Of course, in Footloose the dancing ban was eventually explained while in this movie the dog ban never was, but that’s the difference between classic cinema and celluloid rabies isn’t it? Well that and a scene of Kevin Bacon’s body double dancing around in a barn.

If everyone in good old Doverville hated dogs there wouldn’t really be any conflict and thus no need for Brat to save the day. Naturally though there’s this crazy dog lady that lives just outside of town and runs a dog orphanage. What an unlucky break! To run a dog orphanage right next to town that prohibits dogs! What are the odds?

About the same as the odds that the football coach who has to take over the school Christmas program would need the crazy dog lady’s help since she can play piano whenever she’s not flouting her disrespect for the laws of the great town of Doverville.

And also the same as the odds that the Christmas show would be hijacked by Brat, Coach, and Dog Lady to advance their own pro-pooch agenda. As a strong Christian who firmly believes that Santa is the reason for the season, I was nauseated by their blasphemy.

The boredom comes fast and furious as this one stumbles and lurches towards the climatic school concert. The mayor’s brother is the dogcatcher and he’s got himself a crazed assistant and Mad Max-style dog catching motorcycle and sidecar.


He also has himself a little sideline operation involving dogfights which was rudely interrupted when Brat swung into the pit on a rope to save her friend’s pet sheepdog. I think that scene was right up there with the one where Brat and her own dog got locked inside a dog cage together and she started whining to be let out. Maybe someone won’t butt into someone else’s illegal dogfights anymore, huh?

Somehow or other it gets set up so that the Crazy Dog Lady is going to be forced to get rid of her dogs by Christmas Day or else and the next thing you know Brat is leading all her classmates in one of those “lets put on a Christmas pageant featuring a bunch of mangy mutts to save the dog orphanage” schemes last seen during the real 1930s in movies starring Judy Garland and Mickey Rooney.

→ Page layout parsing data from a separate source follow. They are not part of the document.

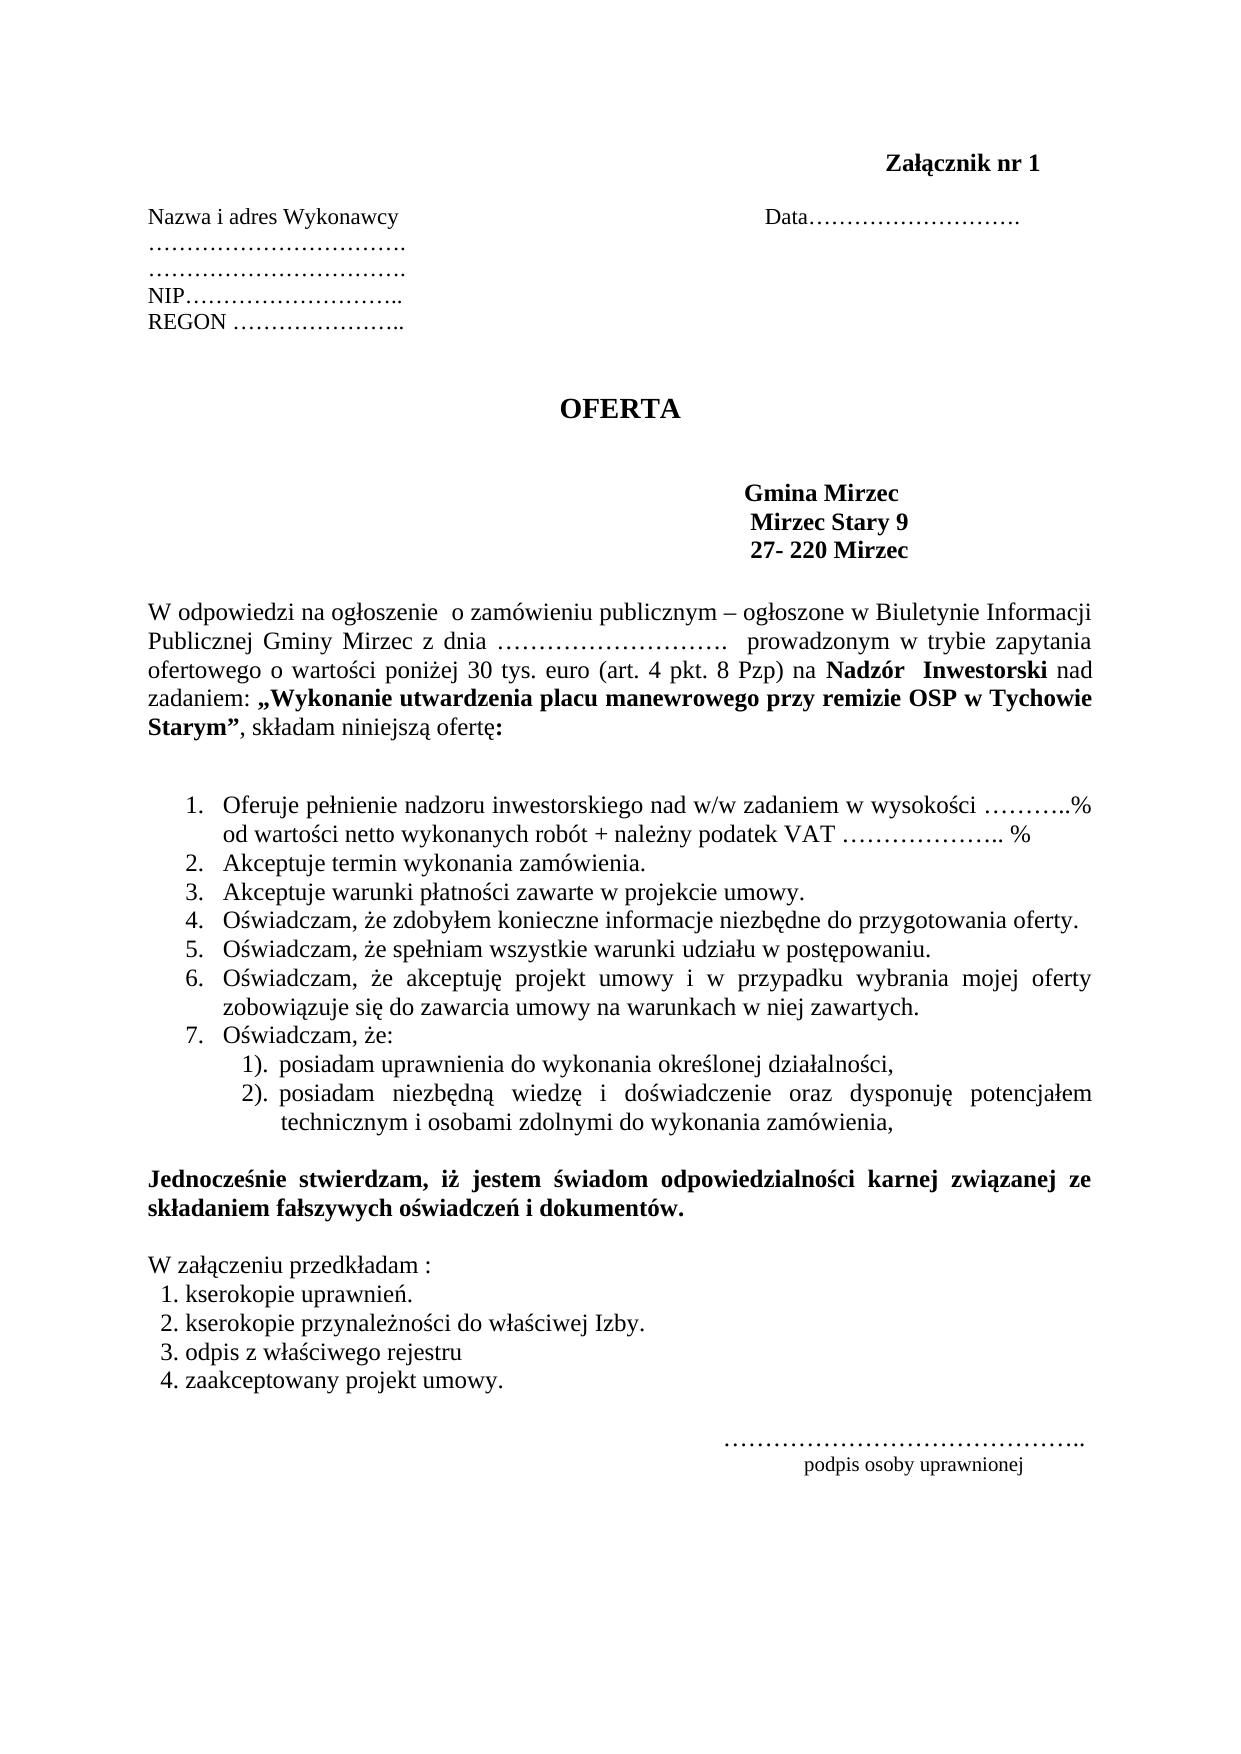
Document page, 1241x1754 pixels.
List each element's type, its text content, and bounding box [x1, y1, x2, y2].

text ……………………………. [148, 229, 1093, 255]
text NIP……………………….. [148, 282, 1093, 308]
text OFERTA [148, 391, 1093, 425]
list Oświadczam, że spełniam wszystkie warunki udziału w postępowaniu. [185, 934, 1093, 963]
list Oświadczam, że akceptuję projekt umowy i w przypadku wybrania mojej oferty zobowiązuje się do zawarcia umowy na warunkach w niej zawartych. [185, 963, 1093, 1021]
list Akceptuje termin wykonania zamówienia. [185, 848, 1093, 877]
list posiadam uprawnienia do wykonania określonej działalności, [241, 1049, 1093, 1078]
text Załącznik nr 1 [811, 148, 1093, 176]
text 3. odpis z właściwego rejestru [148, 1337, 1093, 1366]
text Jednocześnie stwierdzam, iż jestem świadom odpowiedzialności karnej związanej ze składaniem fałszywych oświadczeń i dokumentów. [148, 1164, 1093, 1222]
text W załączeniu przedkładam : [148, 1251, 1093, 1279]
text 2. kserokopie przynależności do właściwej Izby. [148, 1308, 1093, 1337]
text 1. kserokopie uprawnień. [148, 1279, 1093, 1308]
list Oferuje pełnienie nadzoru inwestorskiego nad w/w zadaniem w wysokości ………..% od wartości netto wykonanych robót + należny podatek VAT ……………….. % [185, 791, 1093, 848]
text Nazwa i adres Wykonawcy Data………………………. [148, 203, 1093, 229]
text Gmina Mirzec [148, 478, 1093, 507]
list Akceptuje warunki płatności zawarte w projekcie umowy. [185, 877, 1093, 906]
text ……………………………. [148, 255, 1093, 282]
list Oświadczam, że: [185, 1021, 1093, 1049]
text Mirzec Stary 9 [148, 507, 1093, 535]
list posiadam niezbędną wiedzę i doświadczenie oraz dysponuję potencjałem technicznym i osobami zdolnymi do wykonania zamówienia, [241, 1078, 1093, 1136]
list Oświadczam, że zdobyłem konieczne informacje niezbędne do przygotowania oferty. [185, 906, 1093, 934]
text 4. zaakceptowany projekt umowy. [148, 1366, 1093, 1394]
text W odpowiedzi na ogłoszenie o zamówieniu publicznym – ogłoszone w Biuletynie Informacji Publicznej Gminy Mirzec z dnia ………………………. prowadzonym w trybie zapytania ofertowego o wartości poniżej 30 tys. euro (art. 4 pkt. 8 Pzp) na Nadzór Inwestorski nad zadaniem: „Wykonanie utwardzenia placu manewrowego przy remizie OSP w Tychowie Starym”, składam niniejszą ofertę: [148, 597, 1093, 741]
text …………………………………….. [148, 1423, 1093, 1452]
text podpis osoby uprawnionej [148, 1452, 1093, 1476]
text REGON ………………….. [148, 308, 1093, 334]
text 27- 220 Mirzec [148, 535, 1093, 564]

When I found out that all this doggy-doo was based on a honest-to-gosh book, I did some checking because I figured they must have taken some liberties with it because no book could possibly be this inanely irritating and still have tricked someone into paying money to make a movie off it. I mean, the whole idea is like something a seven year old girl would come up with.

Oh wait, it was something a seven year old girl came up with. This little twerp came up with the bright idea to re-write that horrid Christmas song to feature dogs instead of lords-a-leaping and maids-a-milking. Then some bigger twerp came up with the even brighter idea of using the now doubly-horrid Christmas song as a springboard for a dull, dingy drama that does the viewer dogstyle. It all made me want to go out back and do an Old Yeller to myself.

© 2013 MonsterHunter

3 thoughts on “The 12 Dogs of Christmas (2005)

  1. What a cynical observation regarding people of ‘The Greatest Generation’! I don’t believe that anyone who lived through the great depression would consider it “the good old days”! Certainly my father and grandfather did not. And to wish that they “die-off” at a faster rate is reprehensible! We are now losing the veterans of WW II at a rate of several hundred each day. Rather than dismiss their value to society, in your attempt to write a snarky, “hip” film review, you should recognize that it was their sacrifices that made it possible for self-absorbed, whiny guys like you to have the freedom to write such drivel.

      1. Precisely my point. Try to find *anyone* who was actually there, that is nostalgic for that era. Oh, that’s right, most of those old “bums” that you hold in contempt, have had the decency to die off, though apparently not fast enough for you. BTW, my outrage was not feigned!